Tob. Prev. Cessation 2026;12(Supplement 1):A67
 
ABSTRACT
BACKGROUND-AIM:
Tobacco use remains the leading preventable cause of cancer and NCDs in Europe. With rising use of e-cigarettes and novel smokeless products, countries need robust surveillance to track consumption, guide regulation, and assess progress toward prevention goals. Despite existing monitoring systems, Europe lacks a unified understanding of how countries define, measure, and report tobacco use.

METHODS:
Within the Joint Action PreventNCD, Work Package 8 aims to strengthen European monitoring systems for cancer and other NCDs. A structured Country Fact Sheet was developed to document monitoring capacities. National experts from 16 countries (Belgium, Bulgaria, Denmark, Estonia, Finland, France, Germany, Greece, Iceland, Italy, Norway, Portugal, Slovenia, Spain, Sweden, Ukraine) completed the sheet, detailing tobacco monitoring systems, definitions, reference values, and target populations. Data were validated by national representatives and analysed thematically to identify commonalities, gaps and areas for improvement.

RESULTS:
All participating countries monitor tobacco use using national or international surveys, including the European Health Interview Survey and the Health Behaviour in School-aged Children Study. Thirteen align with the WHO definition of tobacco products, and 11 apply reference values for smoking status. Most countries collect data on adults (14) and youth (13), while only Italy monitors elderly populations. International frameworks allow accounting for dual use (cigarettes + e-cigarettes), but they rarely capture multi-product use involving smokeless nicotine products. Most surveys follow 4–5-year cycles, limiting detection of rapidly changing patterns in novel products, though some countries conduct annual or bi-annual surveys. Despite broad implementation, several gaps remain. Participation in international monitoring systems is inconsistently reported, reducing cross-country comparability and benchmarking. Reference values and definitions vary, with three countries not reporting any national benchmarks. Regional data collection is rare, and the coverage and classification of emerging products is uneven. Finally, data granularity for key sub-populations, such pregnant individuals, remains limited.

CONCLUSIONS:
Tobacco monitoring systems across participating countries are well established, yet heterogeneity in definitions, frequency, target groups, and coverage of emerging products limits comparability.

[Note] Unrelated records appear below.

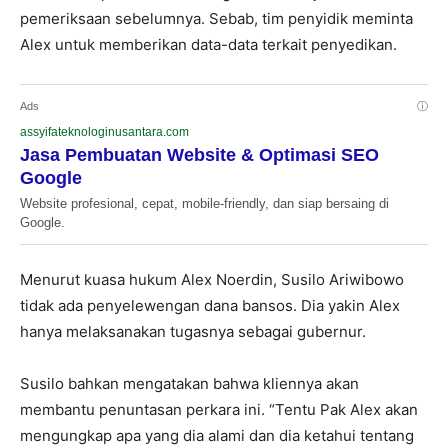
pemeriksaan sebelumnya. Sebab, tim penyidik meminta
Alex untuk memberikan data-data terkait penyedikan.
Ads
ⓘ
assyifateknologinusantara.com
Jasa Pembuatan Website & Optimasi SEO
Google
Website profesional, cepat, mobile-friendly, dan siap bersaing di
Google.
Menurut kuasa hukum Alex Noerdin, Susilo Ariwibowo
tidak ada penyelewengan dana bansos. Dia yakin Alex
hanya melaksanakan tugasnya sebagai gubernur.
Susilo bahkan mengatakan bahwa kliennya akan
membantu penuntasan perkara ini. “Tentu Pak Alex akan
mengungkap apa yang dia alami dan dia ketahui tentang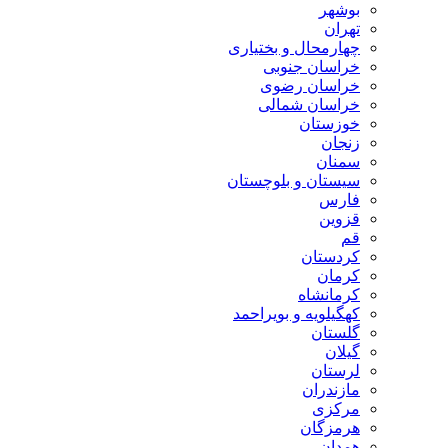
بوشهر
تهران
چهارمحال و بختیاری
خراسان جنوبی
خراسان رضوی
خراسان شمالی
خوزستان
زنجان
سمنان
سیستان و بلوچستان
فارس
قزوین
قم
کردستان
کرمان
کرمانشاه
کهگیلویه و بویراحمد
گلستان
گیلان
لرستان
مازندران
مرکزی
هرمزگان
همدان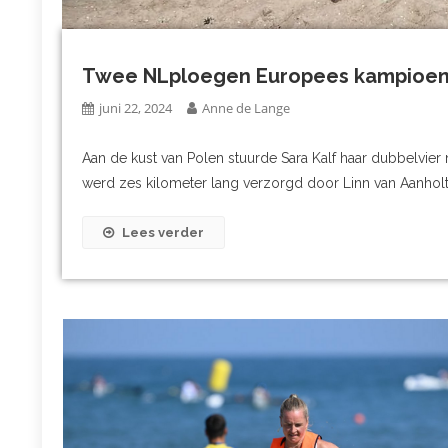
Twee NLploegen Europees kampioen, 
juni 22, 2024
Anne de Lange
Aan de kust van Polen stuurde Sara Kalf haar dubbelvier 
werd zes kilometer lang verzorgd door Linn van Aanholt,
Lees verder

Greater standardization, expanded monitoring of vulnerable groups and alignment with frameworks such as the European Health Data Space could strengthen consistency. Integrating new data sources alongside traditional surveys reduce self-reporting bias and provide more timely insights into changing patterns. Strengthening regulation of novel products requires robust evidence, but reliance on 4–5-year monitoring cycles limits timely detection of emerging trends. More frequent and harmonized data collection is therefore essential to support evidence-based policy-making.